→ EXERCISE: What lines of the data below hold the string "later"? Copy each one out.

BEGIN

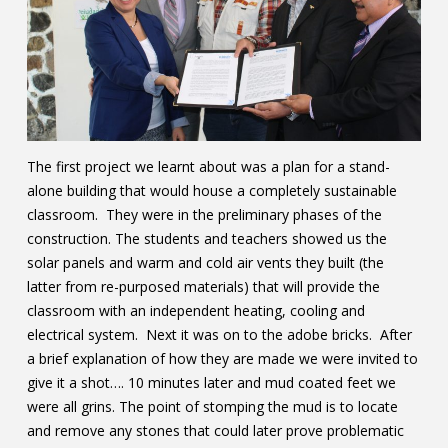
The first project we learnt about was a plan for a stand-
alone building that would house a completely sustainable
classroom. They were in the preliminary phases of the
construction. The students and teachers showed us the
solar panels and warm and cold air vents they built (the
latter from re-purposed materials) that will provide the
classroom with an independent heating, cooling and
electrical system. Next it was on to the adobe bricks. After
a brief explanation of how they are made we were invited to
give it a shot…. 10 minutes later and mud coated feet we
were all grins. The point of stomping the mud is to locate
and remove any stones that could later prove problematic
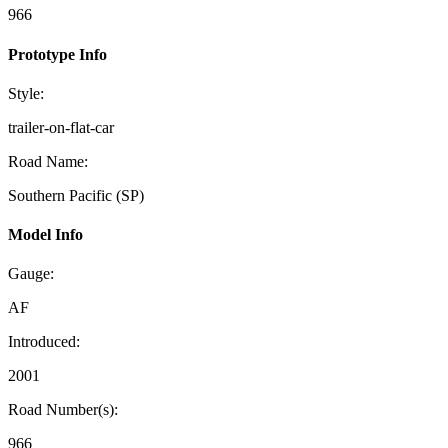
966
Prototype Info
Style:
trailer-on-flat-car
Road Name:
Southern Pacific (SP)
Model Info
Gauge:
AF
Introduced:
2001
Road Number(s):
966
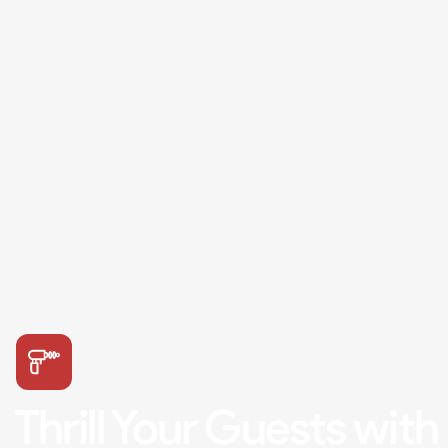
Thrill Your Guests with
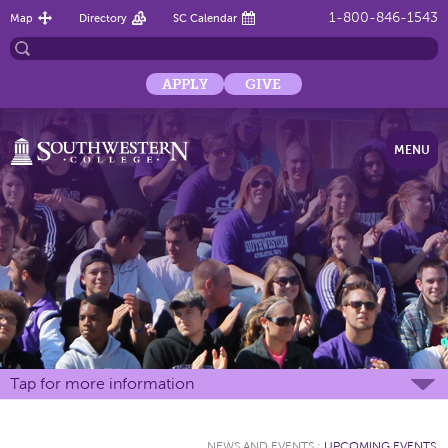
1-800-846-1543
Map
Directory
SC Calendar
APPLY
GIVE
MENU
Tap for more information
NEWS AND EVENTS
:
UPCOMING EVENTS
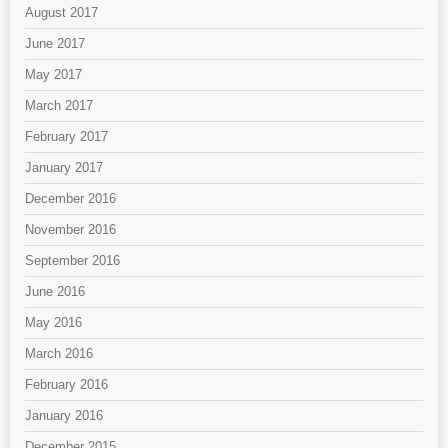
August 2017
June 2017
May 2017
March 2017
February 2017
January 2017
December 2016
November 2016
September 2016
June 2016
May 2016
March 2016
February 2016
January 2016
December 2015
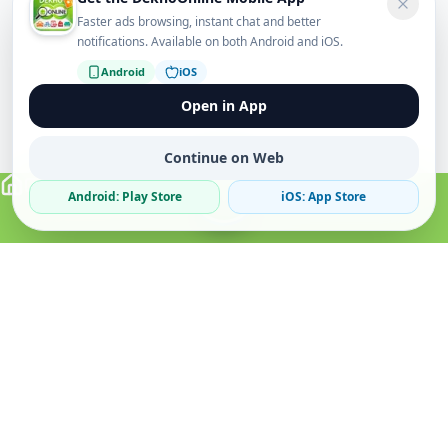
Faster ads browsing, instant chat and better
notifications. Available on both Android and iOS.
Android
iOS
Open in App
Continue on Web
Android: Play Store
iOS: App Store
Verified Sellers
Secure Chat
Safe Trading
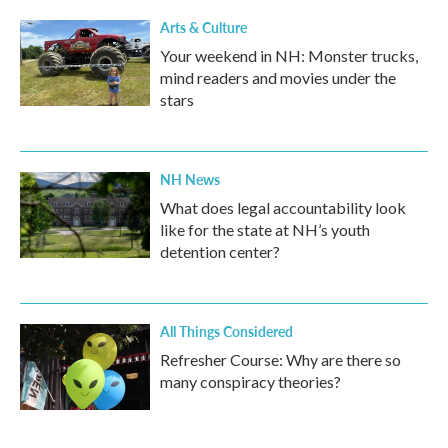
Arts & Culture
Your weekend in NH: Monster trucks,
mind readers and movies under the
stars
NH News
What does legal accountability look
like for the state at NH’s youth
detention center?
All Things Considered
Refresher Course: Why are there so
many conspiracy theories?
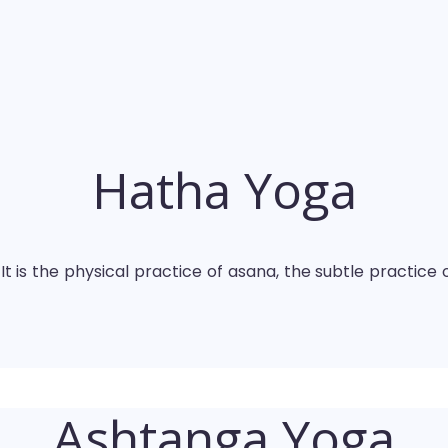
Hatha Yoga
t is the physical practice of asana, the subtle practice 
Ashtanga Yoga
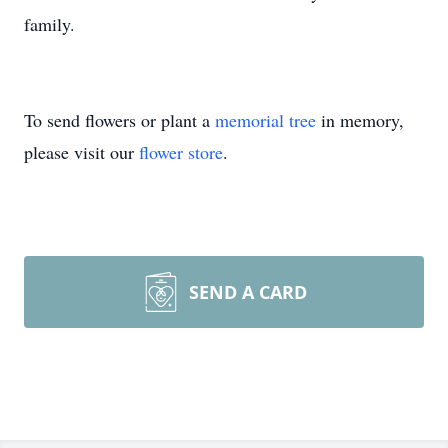
family.
To send flowers or plant a
memorial tree
in memory,
please visit our
flower store
.
SEND A CARD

END

→ SOLVED PROBLEM:
give it a shot…. 10 minutes later and mud coated feet we
and remove any stones that could later prove problematic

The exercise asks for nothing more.